ABM
The agent-based model (ABM) is used for large-scale simulation of the Austrian economy, modelling the dynamic interactions of companies and households at the individual level. Unlike traditional equilibrium models, it captures how economic shocks propagate through networks of heterogeneous households and companies, generating endogenous feedback between individual decisions and macroeconomic outcomes. The high granularity of the ABM enables policy analysis that accounts for distributional consequences of economic policy.
The ABM is a macroeconomic model calibrated using microeconomic data, such as firm balance sheets and household surveys. Macroeconomic ABMs relax key assumptions of models with explicit equilibria, such as representative agents and market clearing, by simulating dynamics arising from interactions among many heterogeneous agents. The macroeconomic ABM developed by Poledna et al. (2023) offers a more detailed representation of the economy than sectoral or aggregated CGE, DSGE, or HANK models, while matching DSGE and other statistical approaches in forecasting accuracy. This combination of detail and predictive performance makes ABMs well-suited for simulations in areas such as monetary policy and inflation, fiscal and tax policy, as well as labour market dynamics.
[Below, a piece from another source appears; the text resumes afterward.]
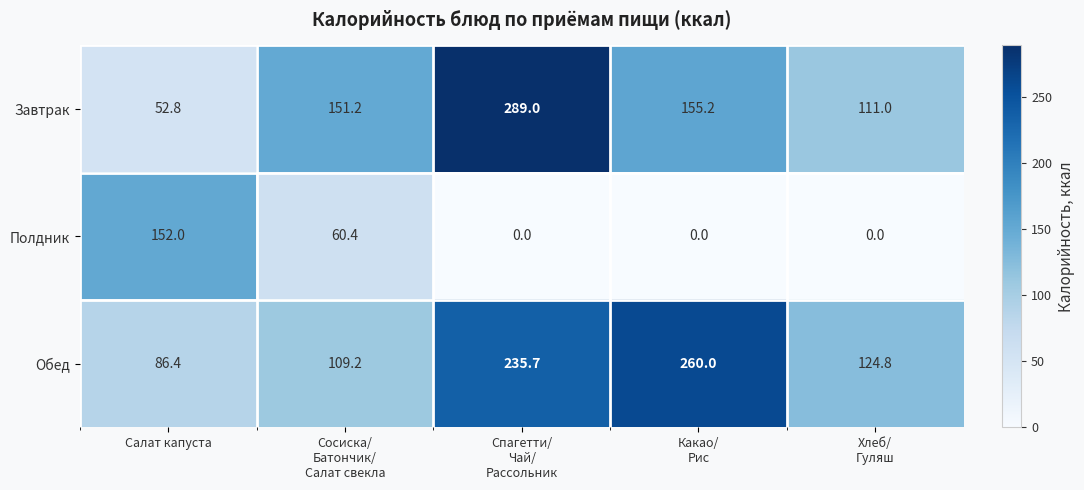

The Обед series shows 86.4 at Салат капуста. True or false?

True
Macroeconomic agent-based modelling grounded in microeconomic data represents a recent methodological advance in policy simulation, enabled by the growing availability of comprehensive microdata. The global trend toward opening administrative data for research, together with advances in computing power and statistical methods, is likely to increase interest in large-scale simulation. These developments also respond to growing demand from policymakers, who increasingly require distributional impact assessments as a standard component of policy evaluation.
The efforts at WIFO and collaborating institutions have significantly boosted the international visibility of ABM research, with Vienna emerging as a leading hub. The Bank of Canada became the first central bank to integrate an agent-based model into its suite of policy analysis tools, alongside traditional DSGE frameworks (Hommes et al., 2024) and other econometric models. Following this example, central banks are showing increasing interest in adding macroeconomic ABMs to their modelling portfolios.